La política es demasiado importante para la vida en libertad, y no sirve descalificarla genéricamente y dar a entender que existe una alternativa de gobierno eficaz, pero sin políticos. Ya sabemos en qué consiste eso: es la dictadura, en la que son eliminadas las taras de la política simplemente porque son aplastadas las libertades. Es la fórmula en la que las decisiones son adoptadas por un caudillo o una camarilla. Nos consta que el remedio es peor que la enfermedad.

La democracia no es perfecta, sino perfectible. El reto es, por lo tanto, conseguir que las instituciones democráticas sostengan eficazmente el interés colectivo, y combatir sus defectos sin debilitar el pluralismo, el diálogo y la alternancia en el poder. ¿Es un asunto de estructuras? Solo en parte. Lo primordial son las virtudes cívicas, la selección del personal y la calidad de los liderazgos.

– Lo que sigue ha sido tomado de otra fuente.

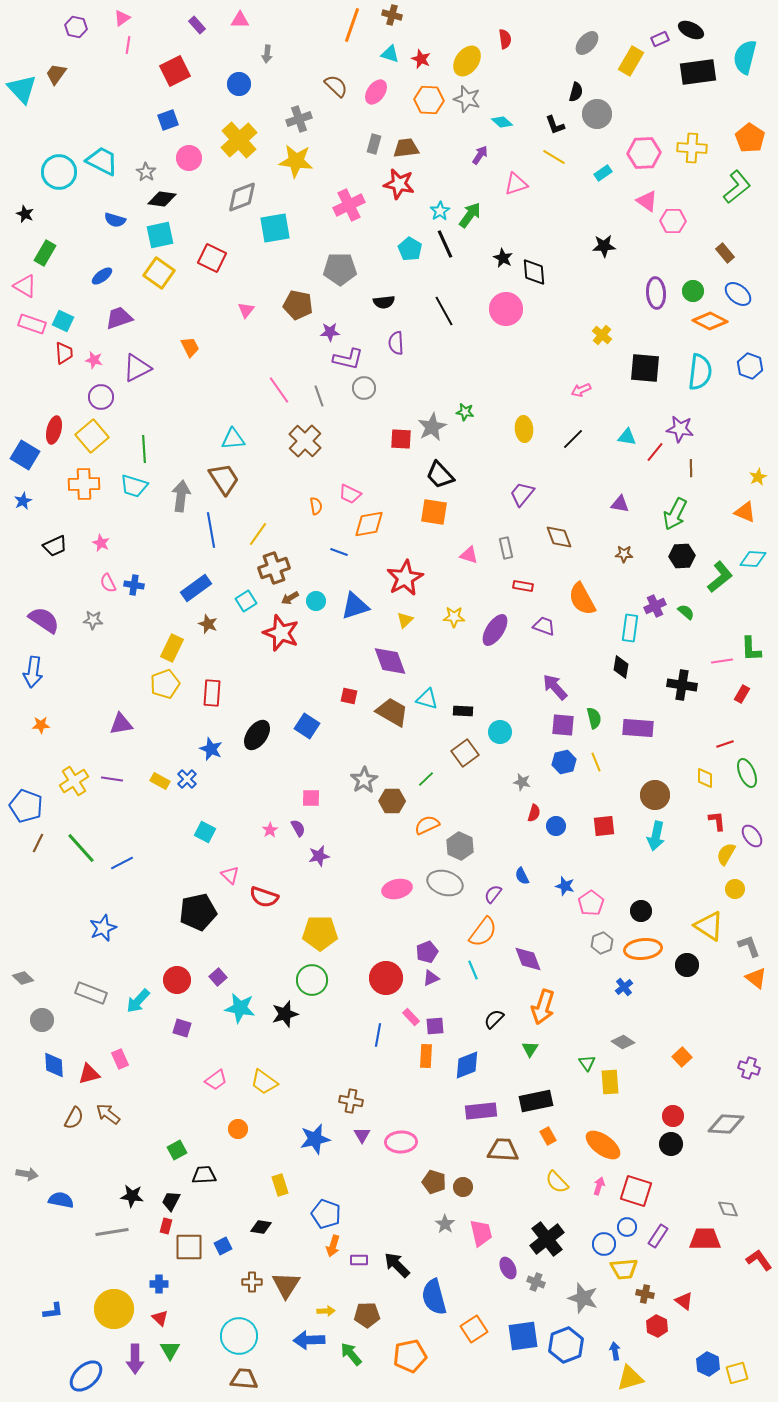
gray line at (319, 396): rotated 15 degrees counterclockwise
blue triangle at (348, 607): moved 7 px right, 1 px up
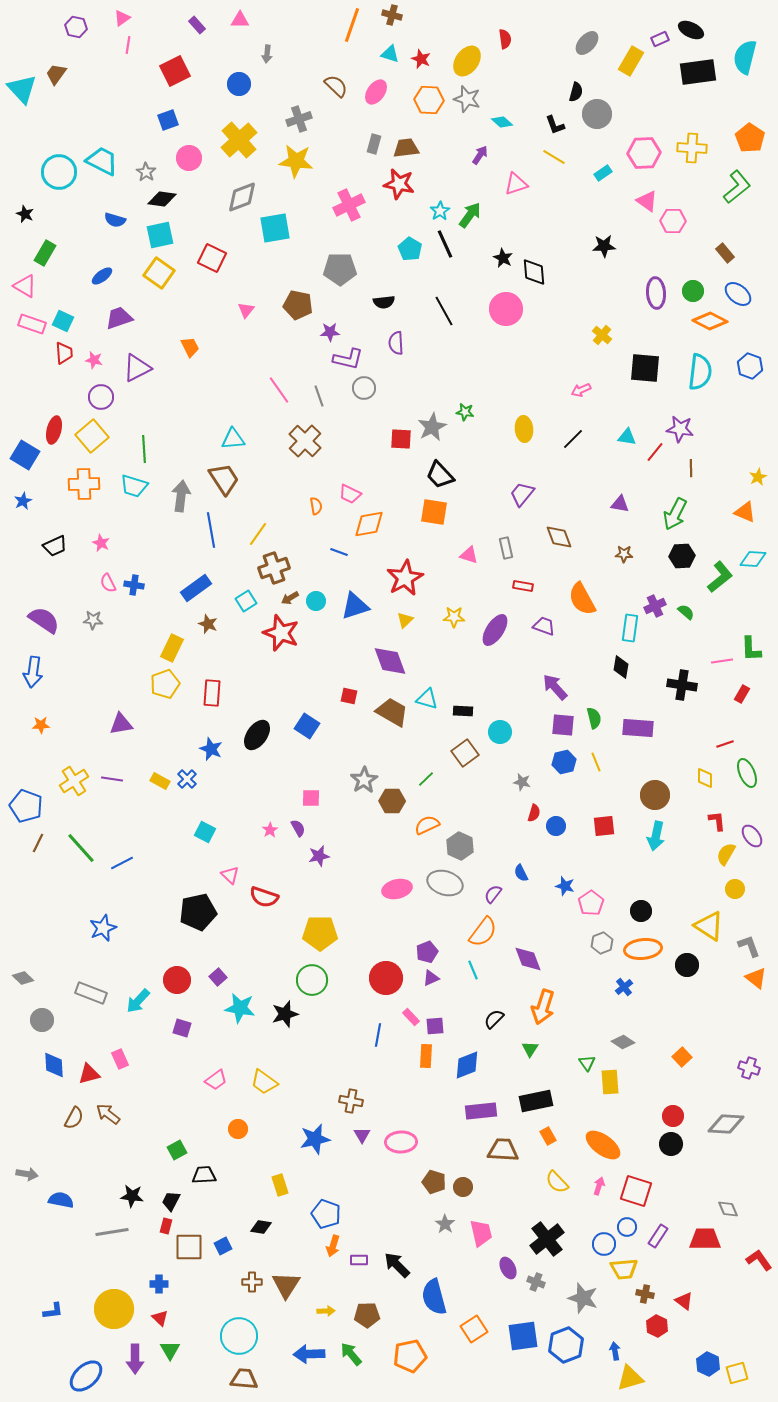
blue semicircle at (522, 876): moved 1 px left, 3 px up
blue arrow at (309, 1340): moved 14 px down
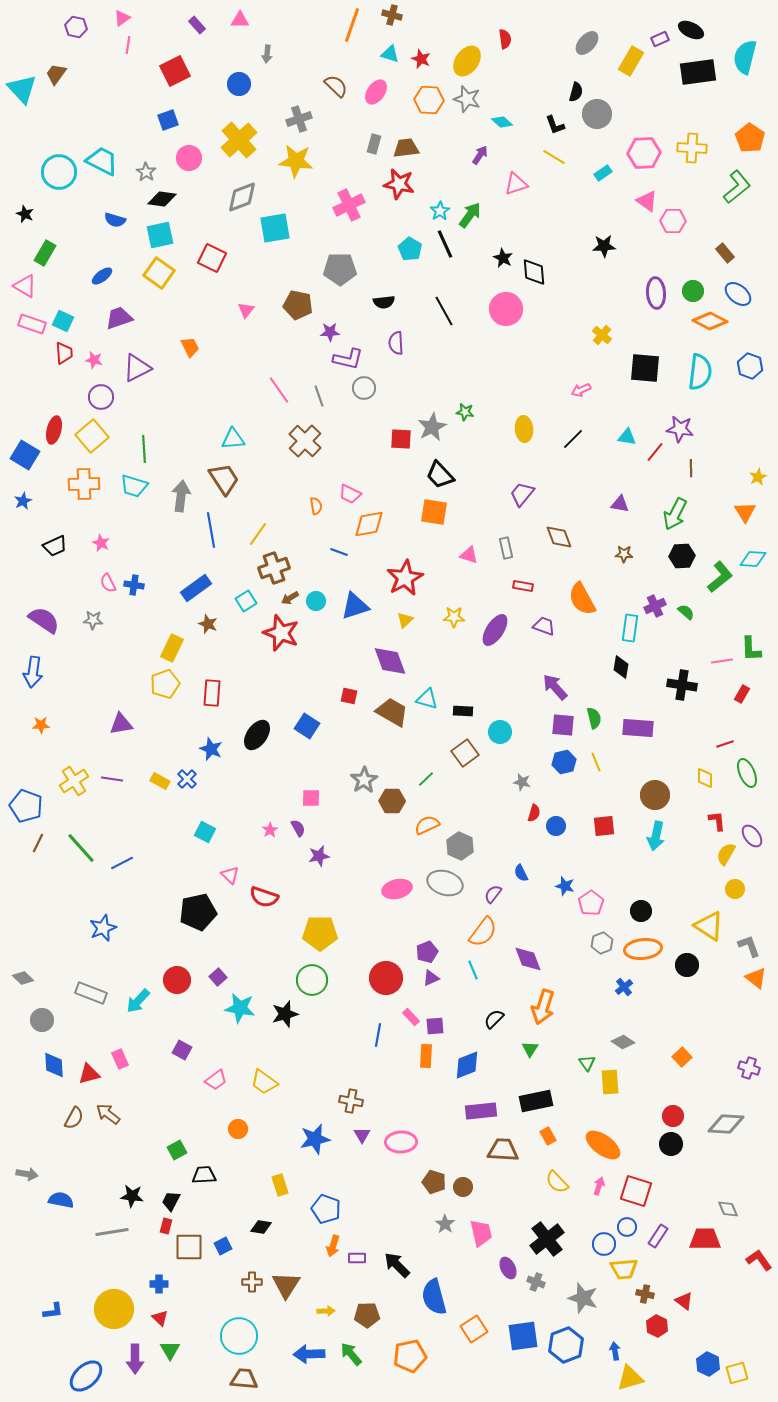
orange triangle at (745, 512): rotated 35 degrees clockwise
purple square at (182, 1028): moved 22 px down; rotated 12 degrees clockwise
blue pentagon at (326, 1214): moved 5 px up
purple rectangle at (359, 1260): moved 2 px left, 2 px up
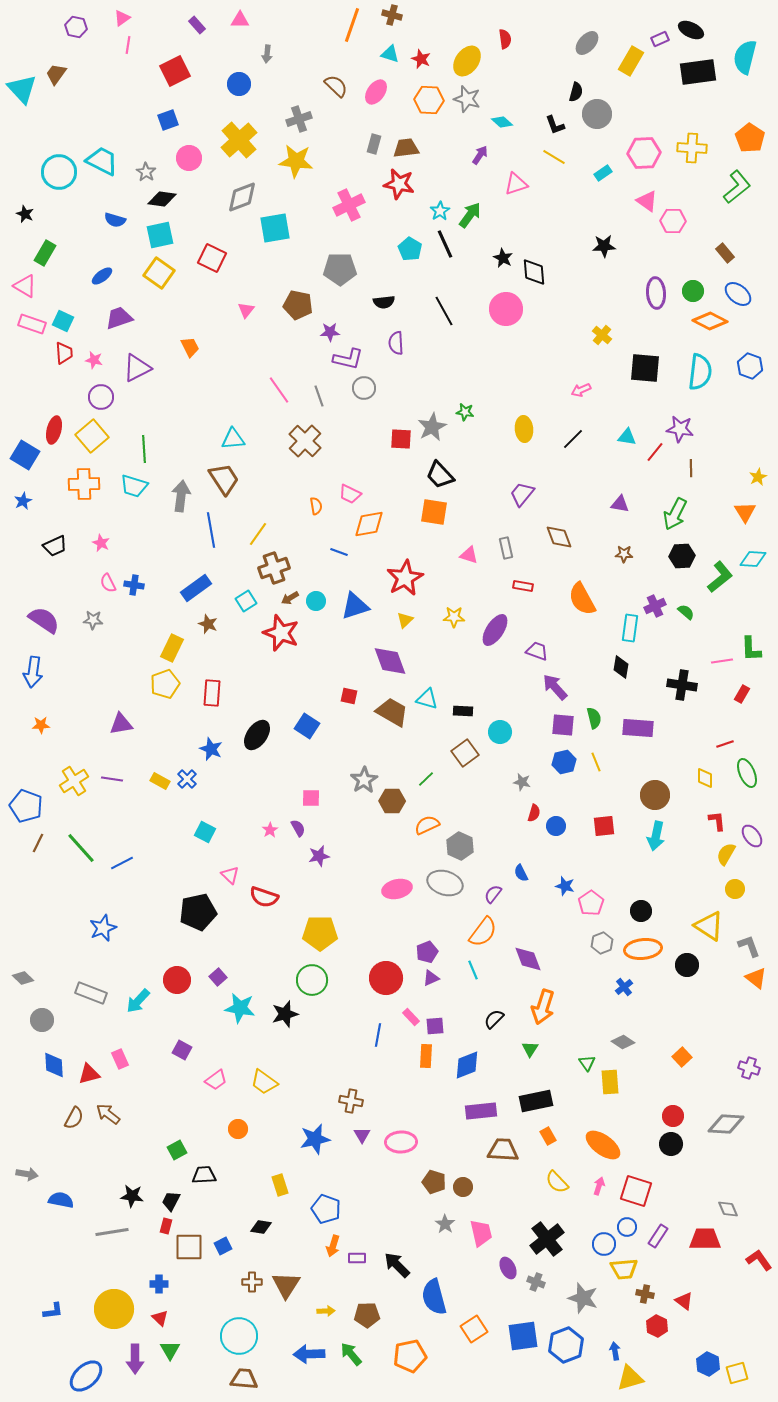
purple trapezoid at (544, 626): moved 7 px left, 25 px down
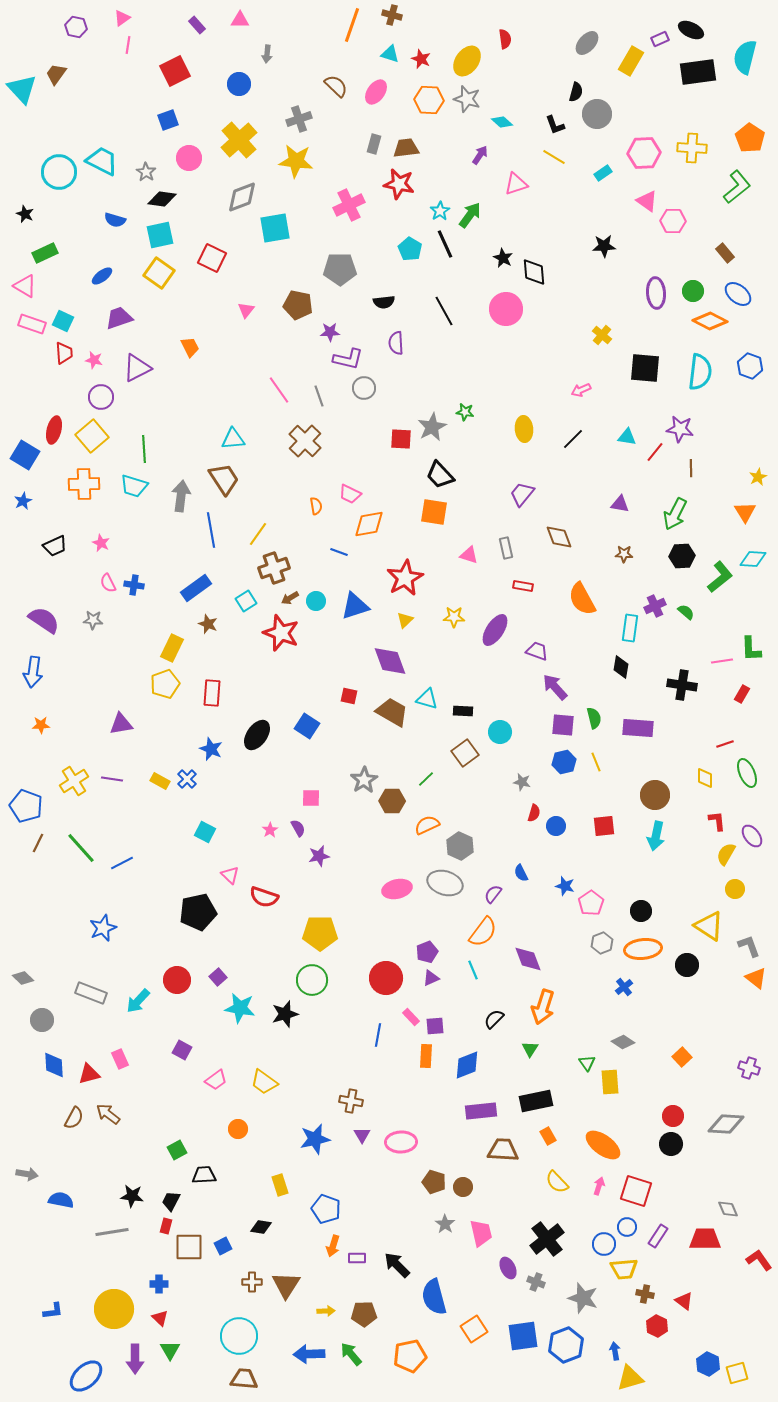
green rectangle at (45, 253): rotated 35 degrees clockwise
brown pentagon at (367, 1315): moved 3 px left, 1 px up
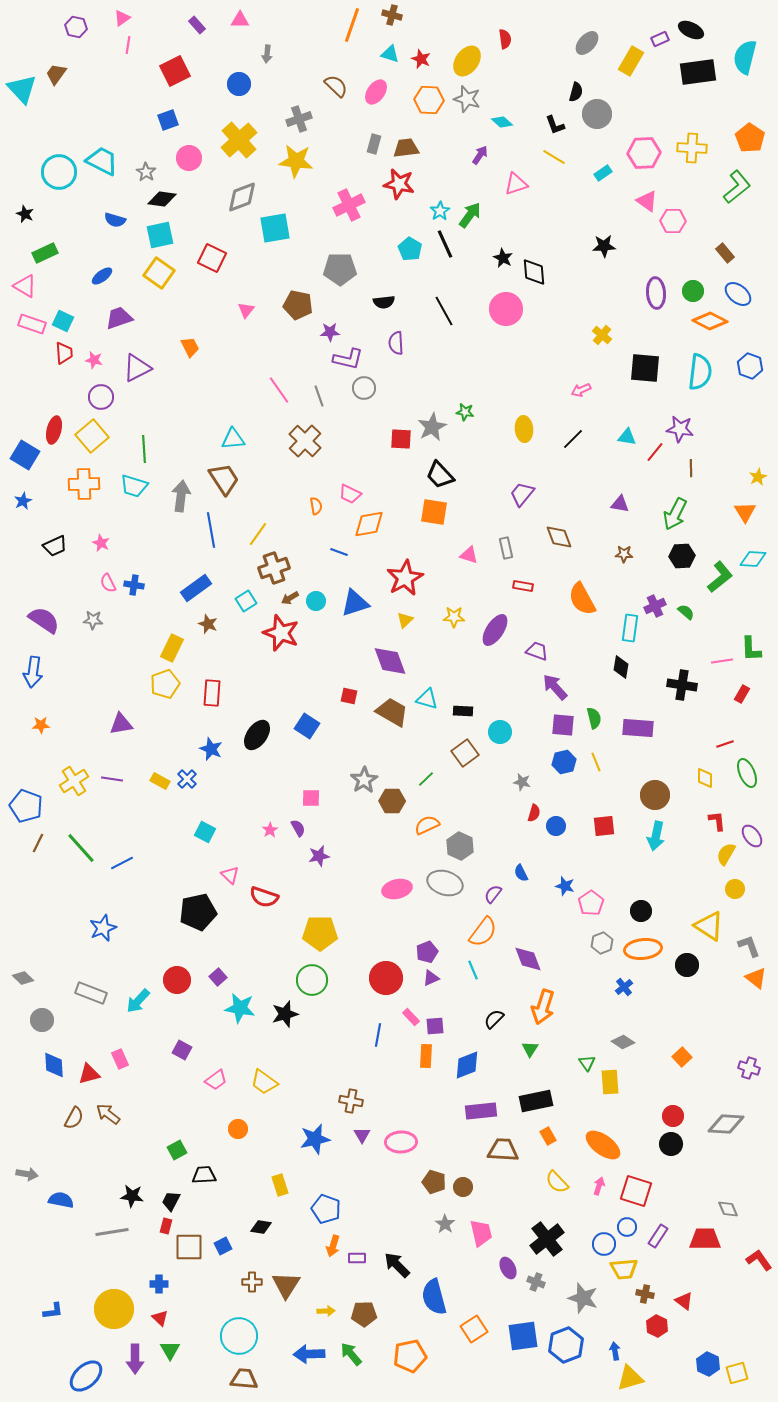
blue triangle at (355, 606): moved 3 px up
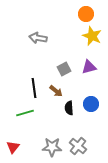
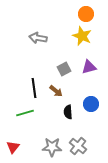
yellow star: moved 10 px left
black semicircle: moved 1 px left, 4 px down
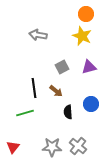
gray arrow: moved 3 px up
gray square: moved 2 px left, 2 px up
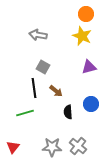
gray square: moved 19 px left; rotated 32 degrees counterclockwise
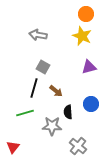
black line: rotated 24 degrees clockwise
gray star: moved 21 px up
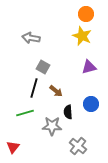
gray arrow: moved 7 px left, 3 px down
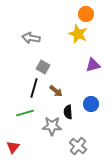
yellow star: moved 4 px left, 2 px up
purple triangle: moved 4 px right, 2 px up
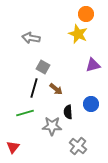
brown arrow: moved 2 px up
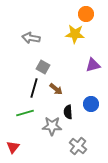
yellow star: moved 3 px left; rotated 18 degrees counterclockwise
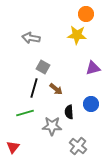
yellow star: moved 2 px right, 1 px down
purple triangle: moved 3 px down
black semicircle: moved 1 px right
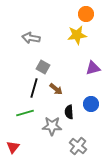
yellow star: rotated 12 degrees counterclockwise
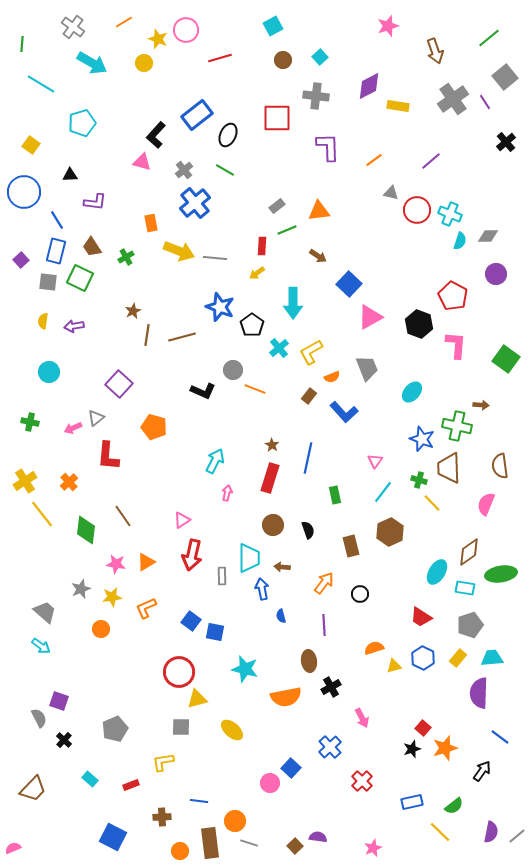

Es válida la preocupación por el exceso de partidos, pero corresponde establecer un equilibrio entre su número sin inhibir la competencia ni bloquear el surgimiento de nuevas fuerzas. Las reformas no pueden estar hechas para que los partidos más grandes duerman tranquilos. Hay que frenar la fragmentación y la dispersión, pero no existen fórmulas garantizadas. No eran tantos los partidos en 1973, y la democracia se hundió desastrosamente.

Necesitamos un mejor Parlamento, firmemente comprometido con el Estado de Derecho y dispuesto a sostenerlo en cualquier circunstancia. Que legisle con sentido nacional, que rechace el tráfico de influencias y el caciquismo, que procure dar ejemplo de civismo a las nuevas generaciones. Pero, ello no cae del cielo.

Son los partidos los que deben contribuir a ello, actuando como filtros al designar los candidatos. El país reclama parlamentarios preparados para la tarea legislativa, que sean honestos y no se dejen arrastrar por la tentación demagógica.

Las causas del retroceso de Chile han sido descarnadamente políticas. Fueron los malos diagnósticos de hace 10 años los que lo desviaron del camino al desarrollo, y fueron sobre todo las múltiples expresiones de deslealtad con la democracia las que lo llevaron al borde del despeñadero. Esperemos que los errores hayan enseñado algo.